THE great Leigh Matthews was tired. He had coached the club for 10 years and, while he had delivered the holy grail, the team had flatlined over the past few years.

One by one, the premiership heroes were shuffling off into retirement — some paying a physical price for the warrior culture Matthews had instilled. Only a small core of battered stalwarts remained.

Matthews no longer exercised as much authority. His methods were more apt to be questioned, even by his players. He was contracted for another year, but this was irrelevant, as he knew.

The club had known that a decade was a long time to coach any club, no matter the achievements. So it devised a succession plan.

Only one candidate came to mind. Only one was interviewed. He had stood on the dais with Matthews and raised the premiership cup aloft. He was a man who had universal respect.

He was tough and, like Leigh, a leader of men. He would play injured and never flinched in a contest. He embodied what the club was all about. He had integrity.

It did not bother the club that he had not served a proper apprenticeship. Or that he would be coaching teammates. Or that it did not know if he could really coach.

But Tony Shaw failed.

Voss's appointment has remarkable parallels with that of the coach who succeeded Matthews at Collingwood, right down to the presence of Leigh's long-serving lieutenant, Graeme Allan, who outlived Lethal that time, too.

The most striking similarity between Voss and Shaw was the inevitability and speed of the succession, the fact that the club did not bother to thoroughly investigate all its options. "The funeral baked meats did coldly furnish forth the marriage table," said Hamlet of his mother's wedding immediately after his dad's passing. The Lions might have used the same tea bags for the Voss coronation and the Matthews abdication — a span of 27 hours is surely a record.

To be fair, the differences between the first and second Matthews successions also must be acknowledged.

Voss inherits a stronger list — which isn't saying much — and a more cohesive club than the factional rabble that was Collingwood, circa 1995.

And whereas Shaw was a candidate only for the Collingwood job (he had been offered an assistant's job at Carlton), Voss was offered the Carlton senior job, the Gold Coast position and arguably would have been given the Essendon coaching position, had he chosen to pursue it.

That powerful Victorian clubs were willing to punt on Voss 12 months ago insulates the Lions from the criticism for hiring an L-plate coach.

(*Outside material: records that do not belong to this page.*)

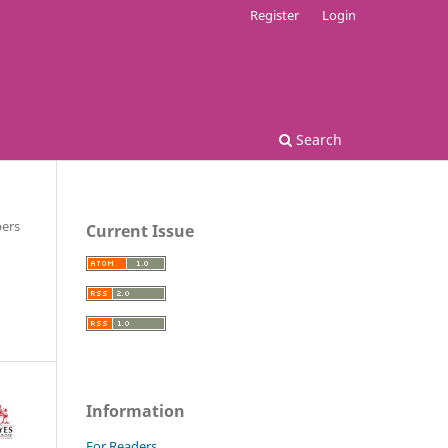
Register
Login
Search
ers
Current Issue
Information
For Readers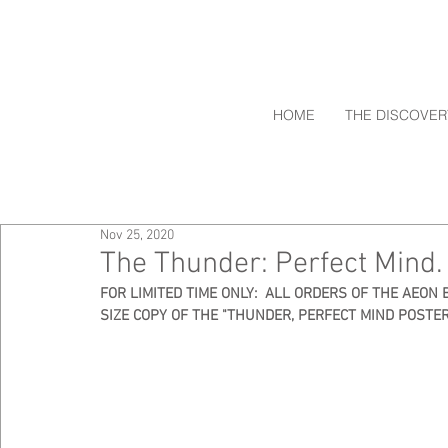
HOME
THE DISCOVER
Nov 25, 2020
The Thunder: Perfect Mind. 
FOR LIMITED TIME ONLY:  ALL ORDERS OF THE AEON 
SIZE COPY OF THE "THUNDER, PERFECT MIND POSTER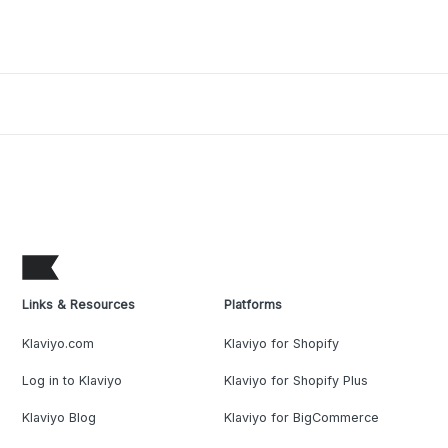
Links & Resources
Platforms
Klaviyo.com
Klaviyo for Shopify
Log in to Klaviyo
Klaviyo for Shopify Plus
Klaviyo Blog
Klaviyo for BigCommerce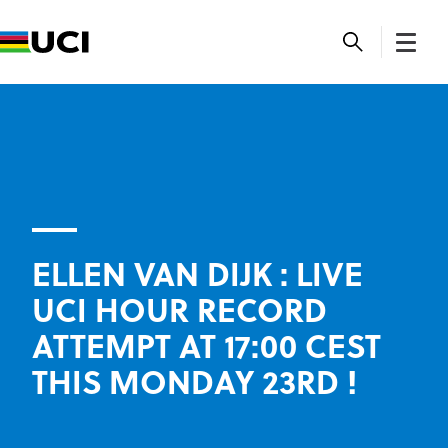
ELLEN VAN DIJK : LIVE
UCI HOUR RECORD
ATTEMPT AT 17:00 CEST
THIS MONDAY 23RD !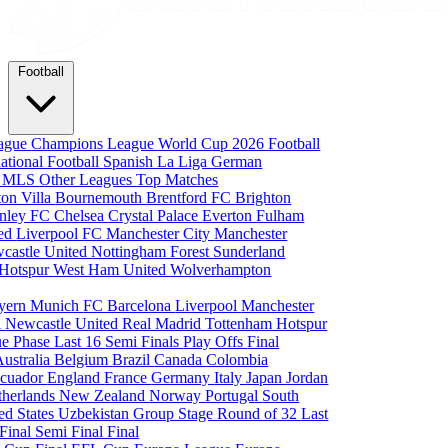
Football
eague
Champions League
World Cup 2026
Football
national Football
Spanish La Liga
German
a
MLS
Other Leagues
Top Matches
ton Villa
Bournemouth
Brentford FC
Brighton
nley FC
Chelsea
Crystal Palace
Everton
Fulham
ted
Liverpool FC
Manchester City
Manchester
castle United
Nottingham Forest
Sunderland
 Hotspur
West Ham United
Wolverhampton
yern Munich
FC Barcelona
Liverpool
Manchester
i
Newcastle United
Real Madrid
Tottenham Hotspur
e Phase
Last 16
Semi Finals
Play Offs
Final
Australia
Belgium
Brazil
Canada
Colombia
cuador
England
France
Germany
Italy
Japan
Jordan
therlands
New Zealand
Norway
Portugal
South
ed States
Uzbekistan
Group Stage
Round of 32
Last
 Final
Semi Final
Final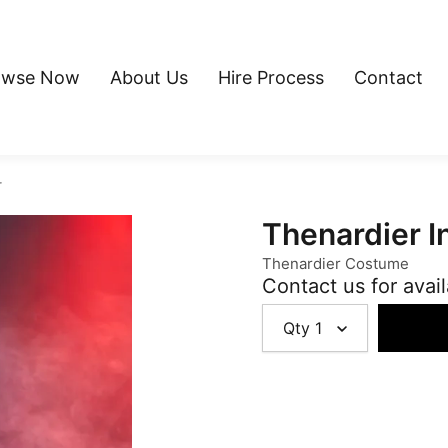
owse Now
About Us
Hire Process
Contact
r
Thenardier I
Thenardier Costume
Contact us for avail
Qty
1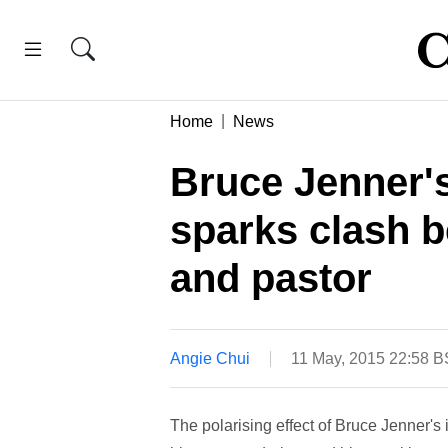
Home
News
Bruce Jenner'
sparks clash 
and pastor
Angie Chui
11 May, 2015 22:58 
The polarising effect of Bruce Jenner'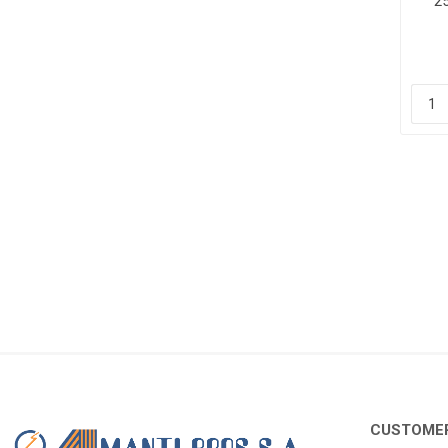
2
CUSTOMER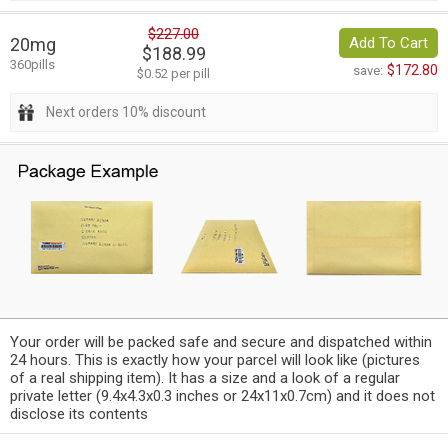
$227.00
20mg
Add To Cart
$188.99
360pills
$172.80
save:
$0.52 per pill
Next orders 10% discount
Your order will be packed safe and secure and dispatched within
24 hours. This is exactly how your parcel will look like (pictures
of a real shipping item). It has a size and a look of a regular
private letter (9.4x4.3x0.3 inches or 24x11x0.7cm) and it does not
disclose its contents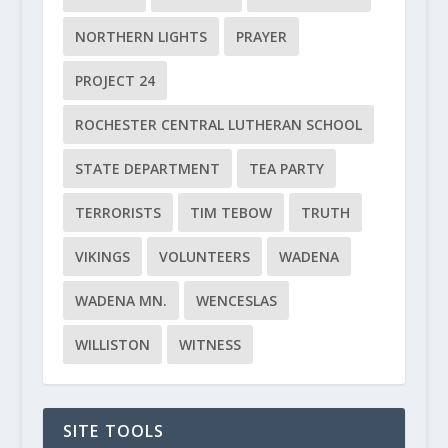
NORTHERN LIGHTS
PRAYER
PROJECT 24
ROCHESTER CENTRAL LUTHERAN SCHOOL
STATE DEPARTMENT
TEA PARTY
TERRORISTS
TIM TEBOW
TRUTH
VIKINGS
VOLUNTEERS
WADENA
WADENA MN.
WENCESLAS
WILLISTON
WITNESS
SITE TOOLS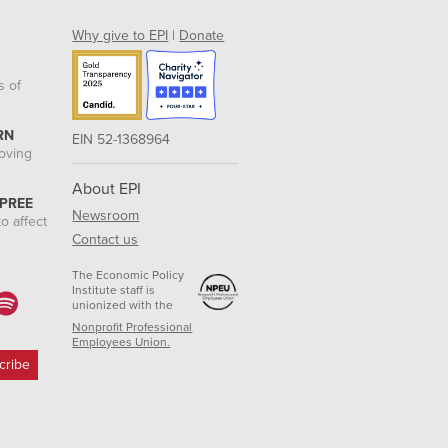
Why give to EPI
|
Donate
s of
RN
EIN 52-1368964
roving
About EPI
 PREE
Newsroom
o affect
Contact us
The Economic Policy
Institute staff is
unionized with the
Nonprofit Professional
Employees Union.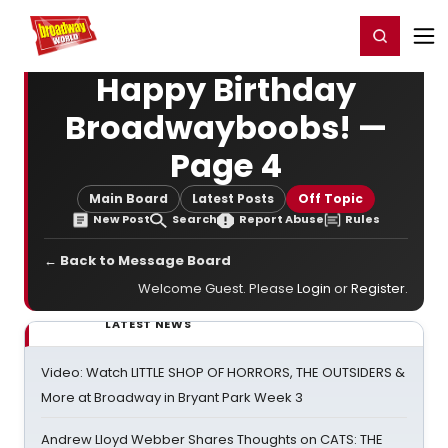
Home
For You
Chat
My Shows
Register/Login
Ga
Register
Login
Happy Birthday
Broadwayboobs! —
Page 4
Main Board
Latest Posts
Off Topic
New Post
Search
Report Abuse
Rules
← Back to Message Board
Welcome Guest. Please
Login
or
Register
.
LATEST NEWS
Video: Watch LITTLE SHOP OF HORRORS, THE OUTSIDERS &
More at Broadway in Bryant Park Week 3
Andrew Lloyd Webber Shares Thoughts on CATS: THE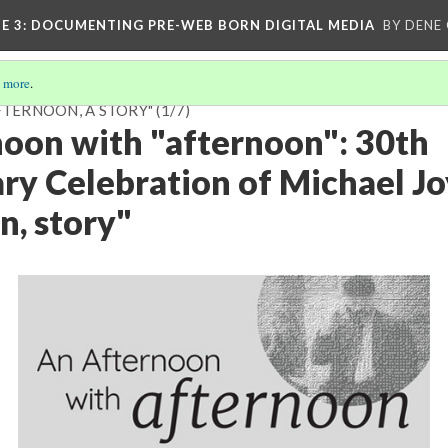
E 3
: DOCUMENTING PRE-WEB BORN DIGITAL MEDIA
BY DENE
 more
.
FTERNOON, A STORY"
(1/7)
oon with "afternoon": 30th
ry Celebration of Michael Jo
n, story"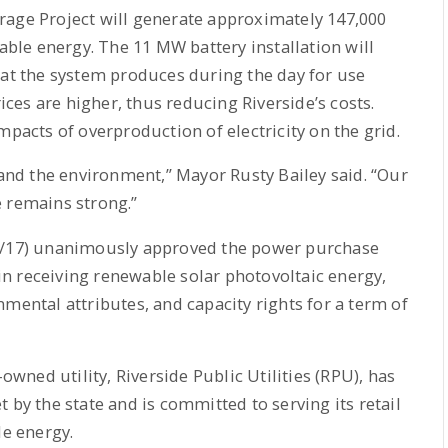
rage Project will generate approximately 147,000
le energy. The 11 MW battery installation will
hat the system produces during the day for use
es are higher, thus reducing Riverside’s costs.
mpacts of overproduction of electricity on the grid.
 and the environment,” Mayor Rusty Bailey said. “Our
e remains strong.”
12/17) unanimously approved the power purchase
n receiving renewable solar photovoltaic energy,
mental attributes, and capacity rights for a term of
-owned utility, Riverside Public Utilities (RPU), has
 by the state and is committed to serving its retail
e energy.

Ideally, Voss would have taken over at the end of 2009 or 2010, after working under John Worsfold and observing another club at close quarters.

Matthews' resignation meant each party was forced to take the plunge prematurely. The Lions had only one chance to grab Voss; he had just this one opportunity to coach them. The planets might never align again — ask Kevin Sheedy and Richmond.

Brisbane's willingness to appoint an inexperienced coach is more defensible, actually, than a Victorian club's, given the unique challenges that the northern frontier teams face in non-football states.

In Queensland, the public knows little of many AFL figures. Voss is one of few the punters could identify in a line-up of past and present Lions (Akermanis probably the other). To many, his is still the name they associate with the club, and he has the advantage of being local.

West Coast had flirted with appointing Neil Craig back in 2001 before opting for Worsfold. There was a sense that the barricades would have been stormed had the premiership captain not been given his birthright.

More dramatically, Paul Roos was appointed after an unforseen display of people power sunk the plan to give Terry Wallace the Sydney job.

With that in mind, one can envisage that the Gabba would have been burning if a triple premiership captain, newsreader and genuine local, had been passed over for a more credentialled, experienced man. The Lions, then, had no choice. Voss was a Shaw thing.